The Temple Chevallier series of occasional public lectures honours a remarkable Victorian clergyman, astronomer, and mathematician of international repute who, amongst many things, co-founded and taught Britain’s first course for civil engineers.
Watch the video of the lecture below
The 2023 Temple Chevallier lecture is open to all and this year took place on Wednesday 15 November in the Appleby Lecture Theatre (room W103) at 4.30pm. The lecture was titled 'The End is Not Yet Nigh: The Ultimate Fate of the Universe' and covered some concepts from major religions, and the modern cosmologists' latest theories of how all things might end.
Delivering this years lecture was Professor Martin Ward, Emeritus Temple Chevallier Professor of Astronomy in the Department of Physics here at Durham.

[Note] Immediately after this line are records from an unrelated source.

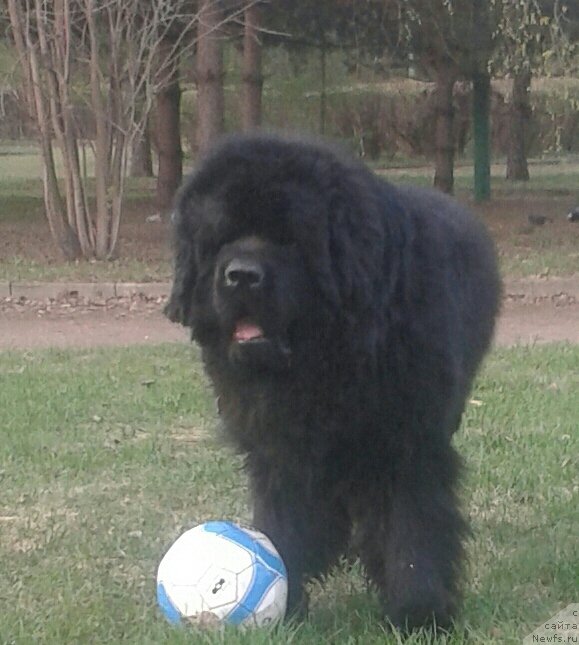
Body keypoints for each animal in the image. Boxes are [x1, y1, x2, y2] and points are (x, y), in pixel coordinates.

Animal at [165, 132, 500, 628]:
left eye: (289, 238)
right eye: (220, 237)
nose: (241, 276)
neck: (325, 360)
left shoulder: (407, 441)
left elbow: (412, 524)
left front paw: (420, 611)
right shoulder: (278, 447)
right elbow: (284, 521)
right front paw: (288, 602)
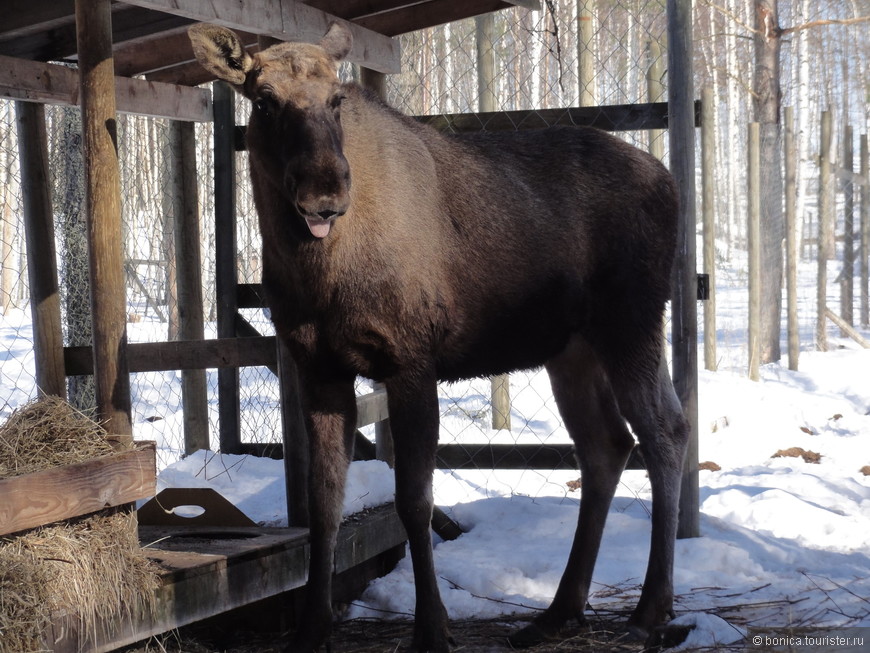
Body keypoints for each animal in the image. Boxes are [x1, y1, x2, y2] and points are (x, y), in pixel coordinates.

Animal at [189, 20, 688, 652]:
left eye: (336, 100)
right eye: (263, 100)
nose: (325, 193)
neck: (316, 269)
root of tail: (670, 181)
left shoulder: (411, 359)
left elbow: (415, 500)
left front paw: (433, 627)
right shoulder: (318, 367)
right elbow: (324, 506)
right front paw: (312, 628)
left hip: (632, 321)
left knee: (664, 433)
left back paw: (650, 609)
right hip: (571, 349)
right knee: (608, 445)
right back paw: (559, 610)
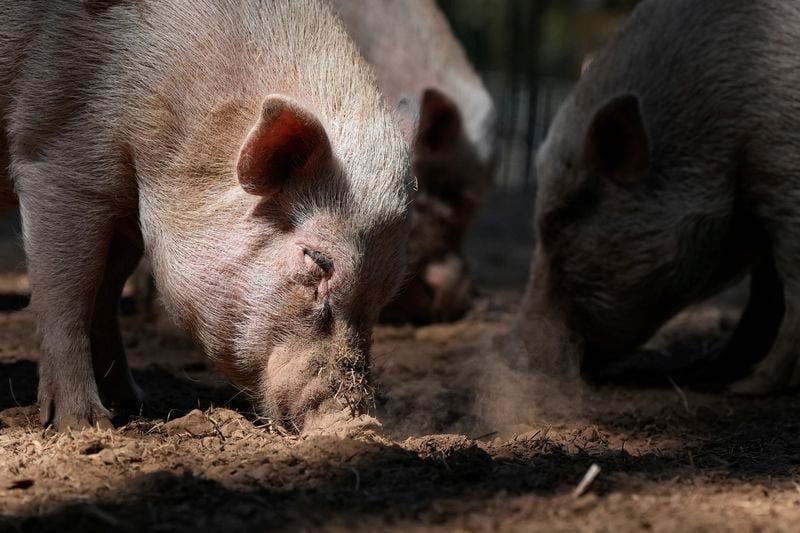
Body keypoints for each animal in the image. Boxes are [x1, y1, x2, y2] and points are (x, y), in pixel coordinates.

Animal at [0, 0, 412, 430]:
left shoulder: (130, 215)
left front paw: (136, 402)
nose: (361, 424)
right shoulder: (55, 152)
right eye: (319, 260)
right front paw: (86, 424)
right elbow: (70, 292)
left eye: (389, 290)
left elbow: (107, 294)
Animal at [520, 0, 800, 392]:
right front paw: (704, 373)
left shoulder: (784, 170)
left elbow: (790, 290)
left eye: (562, 217)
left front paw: (748, 387)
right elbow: (764, 298)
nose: (517, 352)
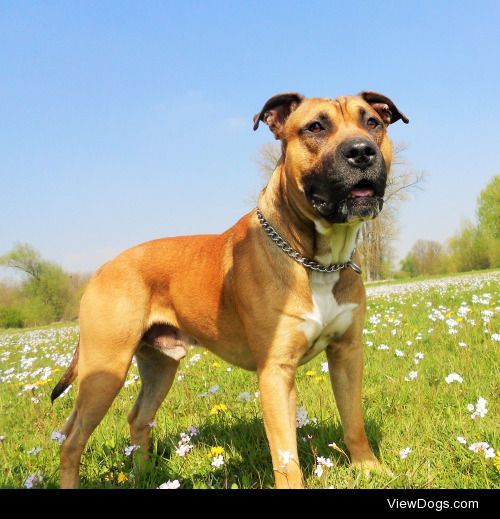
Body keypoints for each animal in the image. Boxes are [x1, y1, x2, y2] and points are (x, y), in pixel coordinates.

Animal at [52, 91, 408, 490]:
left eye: (372, 123)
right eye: (315, 127)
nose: (362, 151)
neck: (315, 258)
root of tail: (102, 269)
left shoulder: (346, 353)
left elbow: (353, 420)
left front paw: (369, 469)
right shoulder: (275, 372)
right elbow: (285, 453)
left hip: (160, 366)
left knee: (138, 417)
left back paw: (144, 475)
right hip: (105, 370)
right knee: (72, 439)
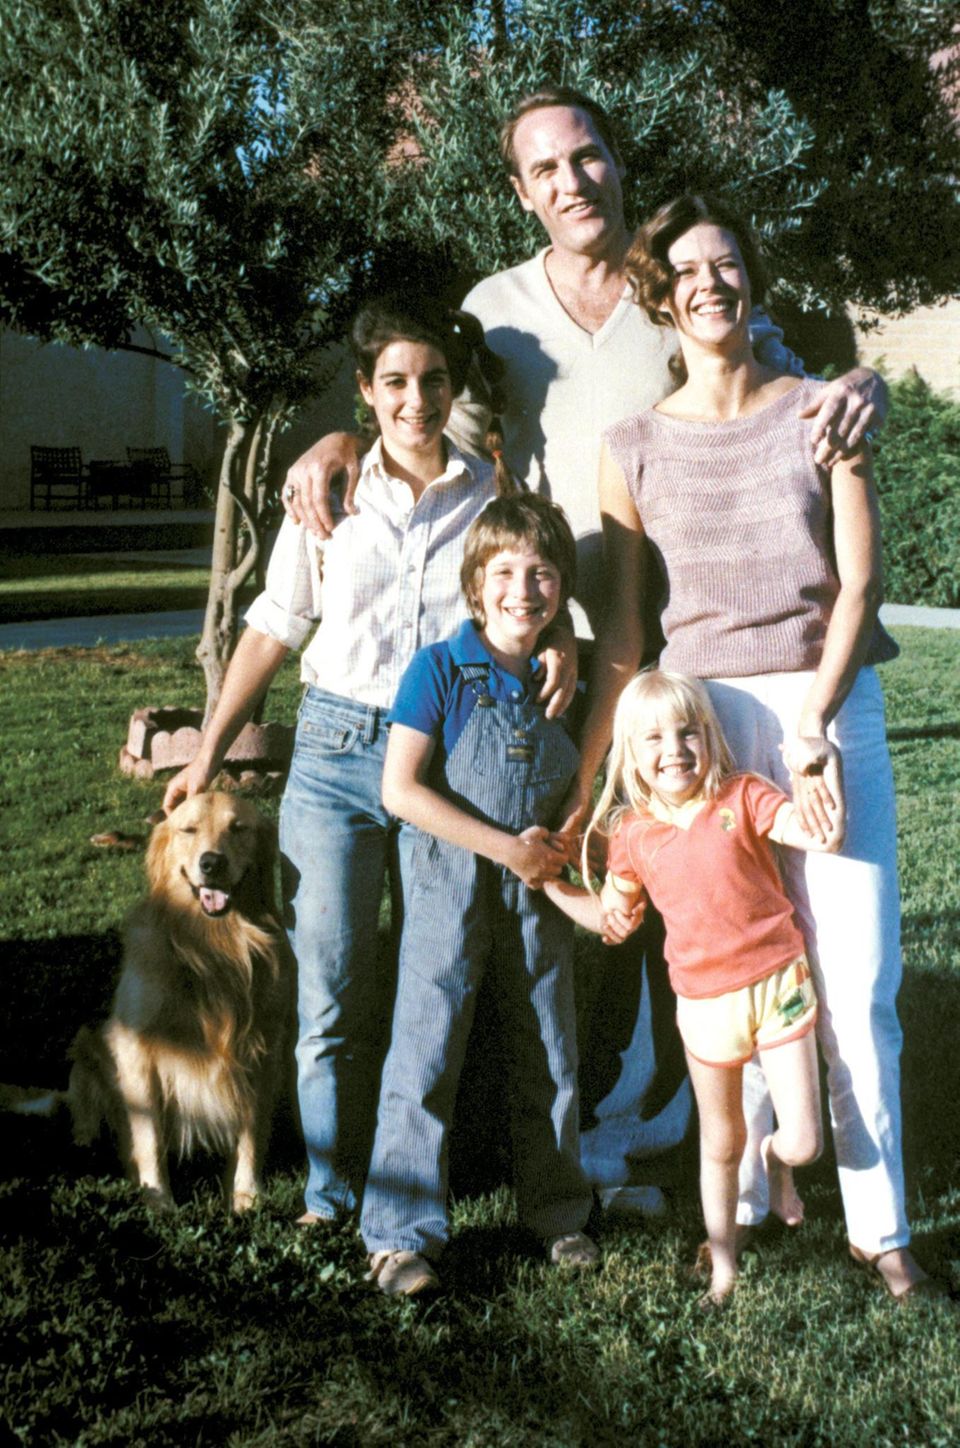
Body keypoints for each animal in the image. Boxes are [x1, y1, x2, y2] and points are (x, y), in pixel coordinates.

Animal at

Prof Martin Ward is currently the Temple Chevallier Chair of Astronomy. He has previously held positions at Cambridge, Oxford and Leicester, before coming to Durham in 2004.
He is an observational astrophysicist whose research interests include black holes and quasars. He was a consultant for the European Space Agency and is involved in the next generation Hubble Telescope project.
He is interested in science public outreach, and has been a guest on Patrick Moore’s “The Sky at Night”, and Melvyn Bragg’s “In Our Time”.